The terrace level features several guest rooms and a pop culture-themed hang-out zone.
Moving out onto the open terrace, it’s clear that the Coopers’ lakeside landscape is the ultimate in entertaining. Two outdoor dining tables are stationed near a Belgard Chicago brick pizza oven, which Steve says they use often. The area is strung with cafe lights and accented with large urn planters, torches, fire bowls, lush landscaping and, strikingly, six metal palm trees that light up. “We found them at a show in Scottsdale, Arizona, and loved them so much that we had them shipped back here,” says Steve.
To the left is the infinity pool off the master suite, complete with swim jets and lights for night-time. Ahead, the hardscape descends gradually to the lakefront, with rock ledge steps, a fire pit, and plenty of landscape lighting to illuminate the long summer evenings.
At the shoreline, a sandy beach offers chaises and a thatched umbrella. During the warmer months, the water is their playground, with kayaks, paddle boards, a pedal boat, and even a water trampoline all on hand to amp up the fun. As if that isn’t enough, the two-story dock features a tube slide that Steve built, with a hatch door on the upper level. “It’s a little bit of a Swiss Family Robinson,” he says modestly, “But it seems to work.”

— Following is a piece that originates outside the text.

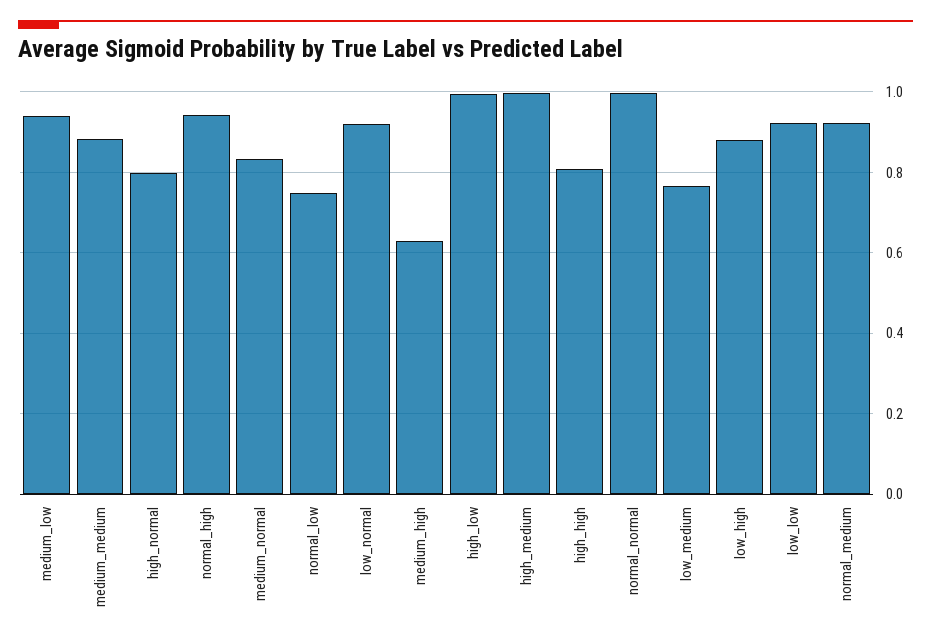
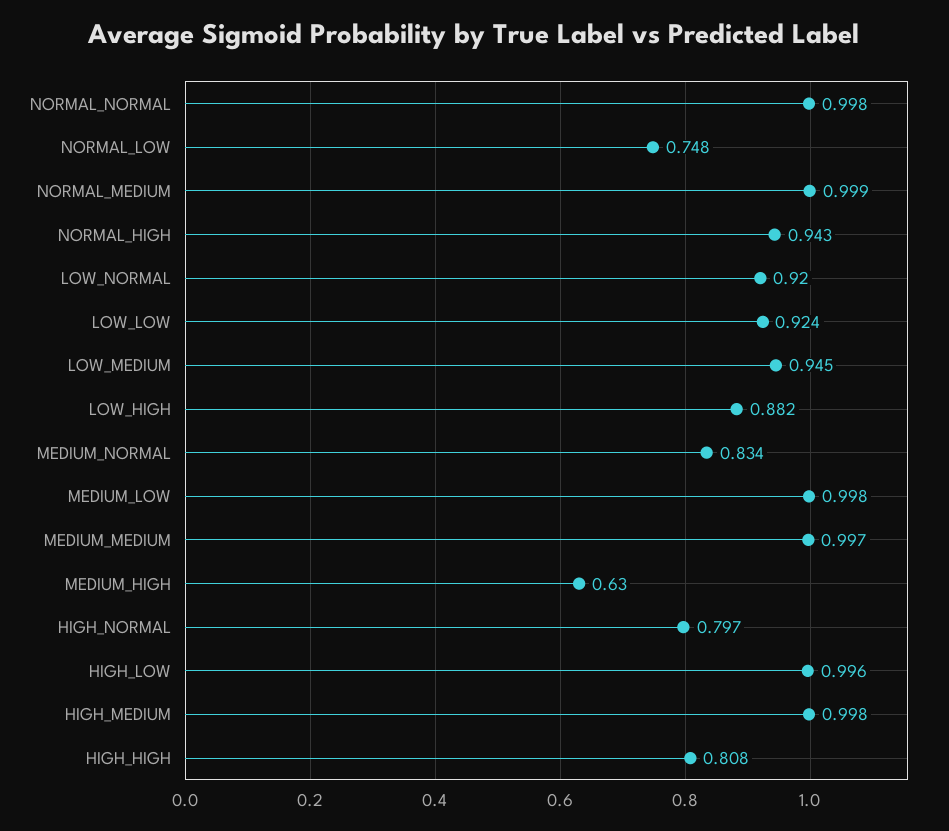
medium_low: 0.94 -> 0.998
medium_medium: 0.88 -> 0.997
low_medium: 0.76 -> 0.945
normal_medium: 0.92 -> 0.999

The Coopers’ lakeside landscape, with its lush and stunning design, is the ultimate in entertaining.
The dock was the only thing here when Steve originally bought the property, and it has been put to good use. In addition to the slide, he also built a long, narrow picnic table which provides seating on the lower level, along with a porch swing at the end of the dock that looks out over the lake. The space is outfitted with creature comforts like a fridge and cable TV, and also houses their MasterCraft Maristar 230 VRS wakeboard and sport boat. Upstairs, a tiki bar and additional seating offer expansive views of the water, as well as the hatch to that slide. The top of the dock is decorated with flags representing the family’s colleges: Hope College in Michigan for Steve, University of Maryland for Donna, University of Mary Washington and JMU for the kids, as well as the Maryland and Virginia state flags, and placeholders for the youngest two. “It makes them proud of their institutions,” Steve says.

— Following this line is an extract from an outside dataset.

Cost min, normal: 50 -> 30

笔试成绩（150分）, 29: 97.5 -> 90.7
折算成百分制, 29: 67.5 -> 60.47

For the kids, for family reunions, for friends from D.C., or just for the two of them, the Coopers’ extraordinary home is designed for pleasure. With no detail left to chance, Steve and Donna have created both a playground and a retreat that invites and delights. From the foyer to the dock, their home is filled with welcoming details and whimsical surprises, and it’s easy to see why the Coopers visit every chance they get.